CORRIERE DELLA SERA – «Mentre in Europa si fa strada l’idea di creare una bad bank contenitore dei titoli tossici e garantita dallo Stato, il ministro dell’Economia Giulio Tremonti precisa di condividere la proposta “solo se non ricade sui contribuenti”». E precisa: «la cosa migliore è quella di staccare la spina e sospendere questi titoli fino  50 anni». Via Solferino ne parla a pag 27 in Economia.

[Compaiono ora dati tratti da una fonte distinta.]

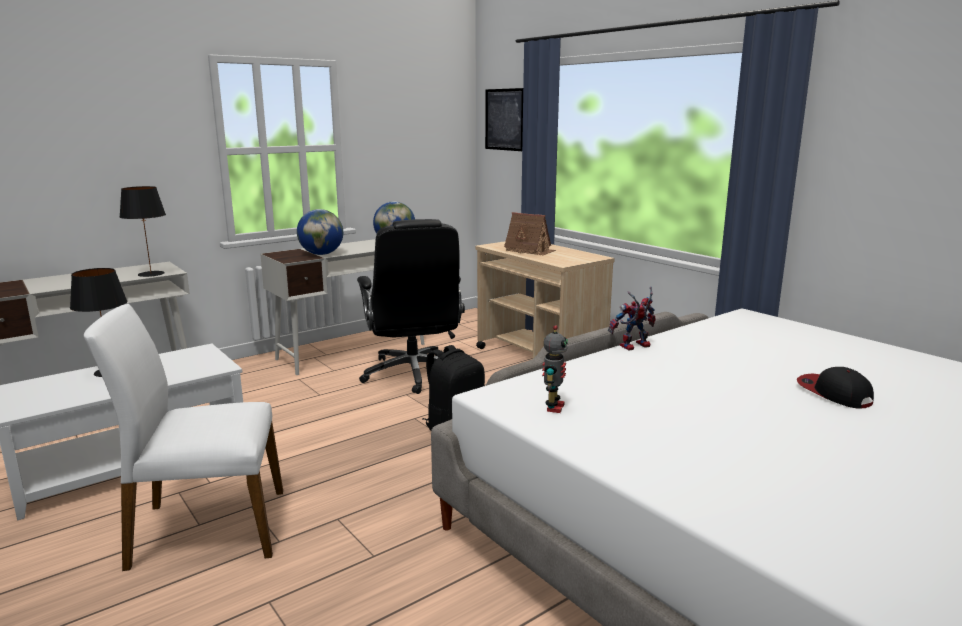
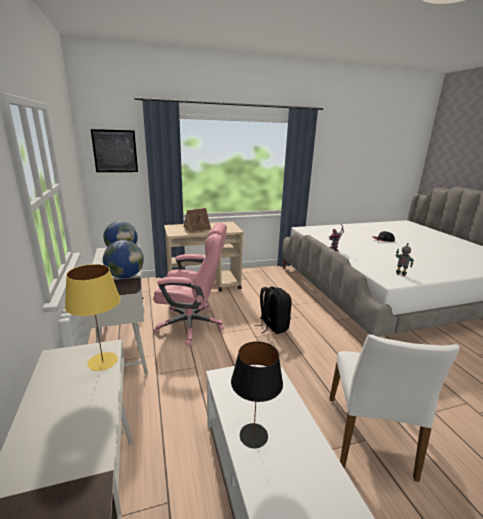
camera: 70 degrees left, 5 degrees up
black table lamp [119,186,166,277] -> yellow table lamp [65,264,121,371]
black office chair [357,219,465,394] -> pink office chair [153,223,227,346]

ITALIA OGGI – Gennaio nero per l’industria dell’ auto. Il mercato Italiano si è congelato in gennaio quando le immatricolazioni sono scese del 32,6% rispetto allo stesso mese del 2008. Poiché un risultato così negativo non si vedeva da 25 anni, il governo cercherà di accelerare i tempi del suo intervento che potrebbe arrivare in occasione del consiglio dei ministri di questa settimana sotto forma di un emendamento al decreto legge mille proroghe, la soluzione tecnicamente più veloce per rispondere ai problemi ormai giganteschi dell’ industria automobilistica italiana europea e mondiale. E cosa proporrebbe il Governo? Secondo Italia Oggi, dai 300 milioni che Tremonti aveva inizialmente pensato di stanziare, è probabile che la somma salirà a 1,5 miliardi di euro. Sarà un importo lordo che terrà conto non soltanto delle risorse versate dallo stato per gli incentivi alla rottamazione di vetture eurozero a eurodue  e per la nuova rinuncia triennale agli incassi del bollo auto per chi sostituisce vetture eurozero, eurodue con automobili euro 4 o euro5, ma anche dell’imposta a carico dei proprietari di veicoli particolarmente inquinanti, che emettono più di 170 grammi di Co2 per chilometro. Il meccanismo, funzionerebbe come una sorta di bonus-malus assicurativo, con un incentivo statale fino a un massimo di 1.500 euro crescente al decrescere delle emissioni inquinanti. Accanto a questa  ipotesi di intervento indiretto, ci sarà anche un aiuto diretto dello Stato, che sostituirà parte del parco di veicoli pubblici, quelli più inquinanti, con nuovi mezzi tecnologicamente  più avanzati.

CRISI IN RUSSIA

IL MANIFESTO – Si osserva come la crisi stia marciando in Russia al ritmo di 100 mila disoccupati in più in una settimana, mentre cresce la protesta nelle province che si sentono abbandonate a se stesse. «E il peggio deve chiaramente ancora venire. Infatti, se le dimostrazioni di protesta più importanti sono state ancora organizzate da “addetti ai lavori”, cioè principalmente il Partito comunista (Kprf) e dalle varie forze di opposizione, si sono incominciati anche a vedere meeting e cortei “spontanei” di gente non politicizzata, anche nei centri. Dove in effetti si stanno accumulando le tensioni maggiori».

SRI LANKA

CORRIERE DELLA SERA – Il focus di oggi titolato “Sri Lanka – la guerra dimenticata” dà conto dell’offensiva governativa contro le ultime roccaforti controllate dalla tigri tamil. La Croce rossa parla di 250mila civili bloccati che rischiano la morte. La testimonianza è affidata al cooperante Giovanni Porta, l’ultimo occidentale che ha lasciato la zona di guerra: «Ho percorso quasi tutti i territori controllati dai ribelli. Ho visto nascere l’offensiva dei governativi. E sono finito, mio malgrado, stritolato dalla macchina propagandistica che ha dipinto come un terrorista, un mercenario al soldo dei separatisti».